"""
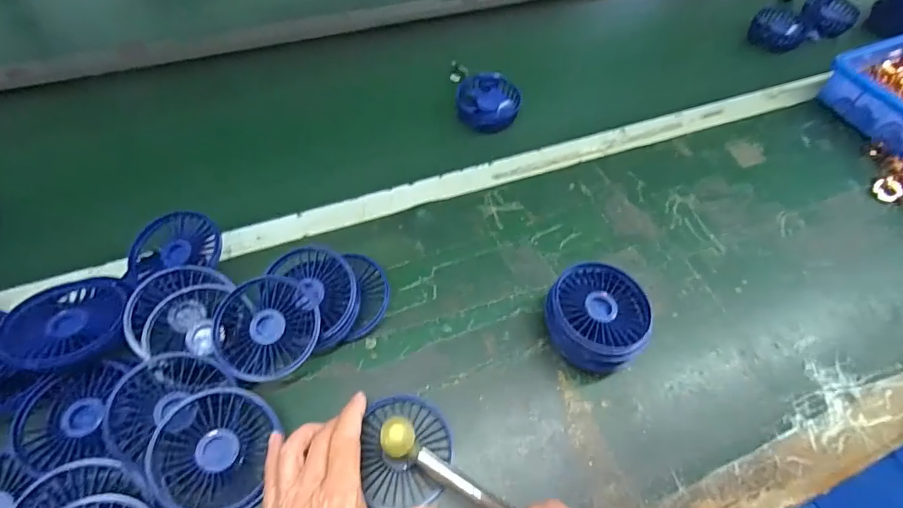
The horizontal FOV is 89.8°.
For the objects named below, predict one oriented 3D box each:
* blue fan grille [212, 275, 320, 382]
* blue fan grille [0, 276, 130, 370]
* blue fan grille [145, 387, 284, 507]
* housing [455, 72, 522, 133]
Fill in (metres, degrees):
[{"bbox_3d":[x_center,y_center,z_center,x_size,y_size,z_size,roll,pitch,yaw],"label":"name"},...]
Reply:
[{"bbox_3d":[-0.159,0.064,0.391,0.089,0.019,0.085,1,63,-2],"label":"blue fan grille"},{"bbox_3d":[-0.323,0.050,0.379,0.084,0.017,0.086,2,56,-3],"label":"blue fan grille"},{"bbox_3d":[-0.182,0.151,0.347,0.082,0.019,0.089,8,76,-34],"label":"blue fan grille"},{"bbox_3d":[0.050,-0.216,0.644,0.089,0.035,0.096,2,56,-3],"label":"housing"}]

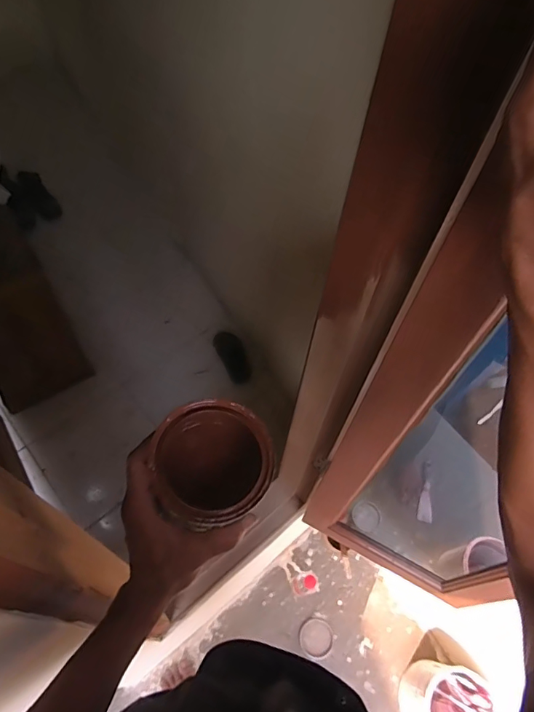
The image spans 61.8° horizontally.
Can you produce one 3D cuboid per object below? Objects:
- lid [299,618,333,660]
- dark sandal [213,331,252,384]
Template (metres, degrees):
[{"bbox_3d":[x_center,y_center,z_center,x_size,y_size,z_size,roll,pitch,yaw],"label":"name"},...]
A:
[{"bbox_3d":[0.138,0.796,1.256,0.092,0.014,0.095,1,56,-2],"label":"lid"},{"bbox_3d":[-0.140,-0.005,1.891,0.107,0.040,0.267,-21,59,-16],"label":"dark sandal"}]

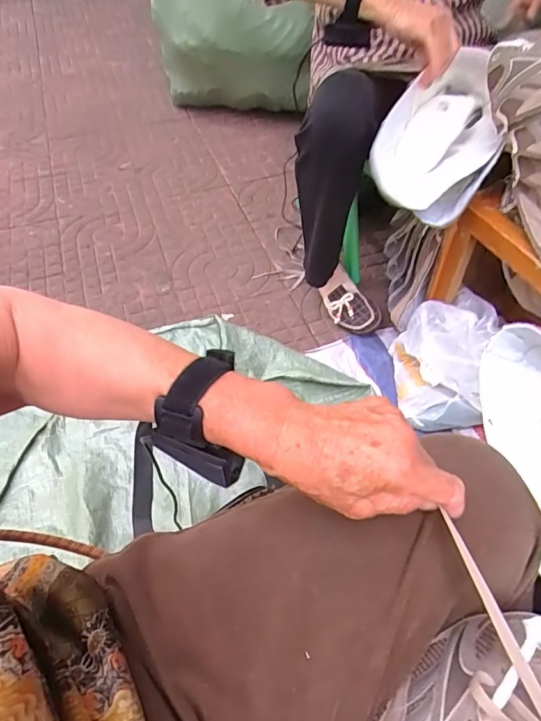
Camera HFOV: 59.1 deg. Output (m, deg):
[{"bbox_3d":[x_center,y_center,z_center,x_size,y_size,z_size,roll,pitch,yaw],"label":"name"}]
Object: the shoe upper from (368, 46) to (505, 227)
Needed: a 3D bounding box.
[{"bbox_3d":[0.251,-0.340,0.710,0.170,0.088,0.257,16,87,8],"label":"shoe upper"}]

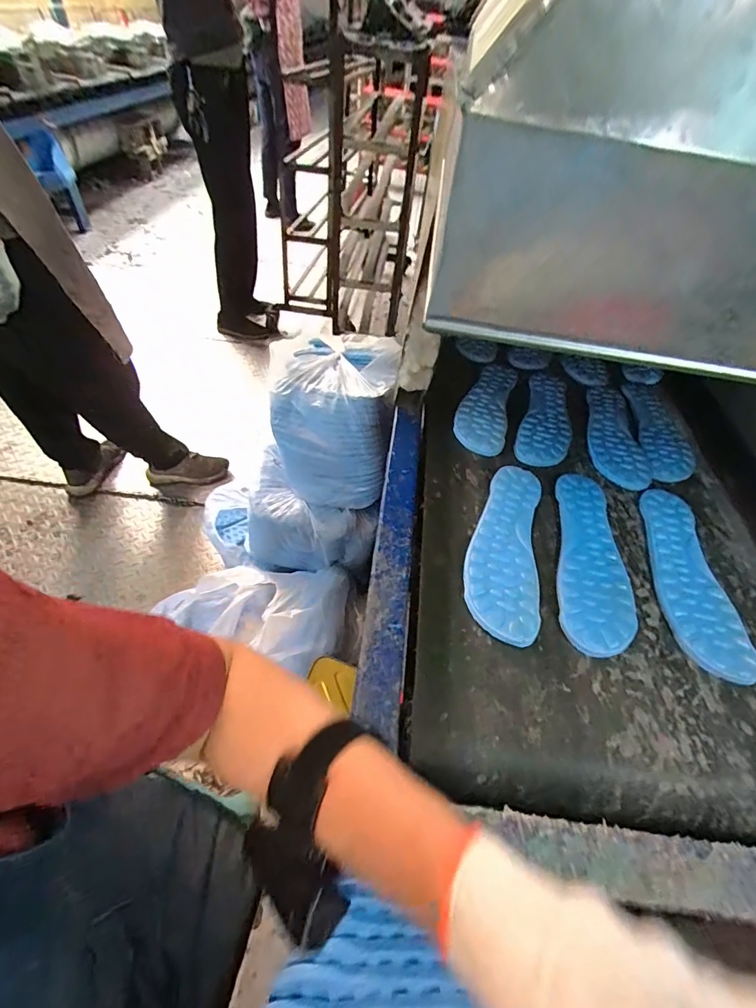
"""
* **YOUR TASK**: Scan the material above for the string "metres" and return the lines that hold it.

* **RESPONSE BOX**:
Fill in (metres, degrees):
Template (metres, degrees):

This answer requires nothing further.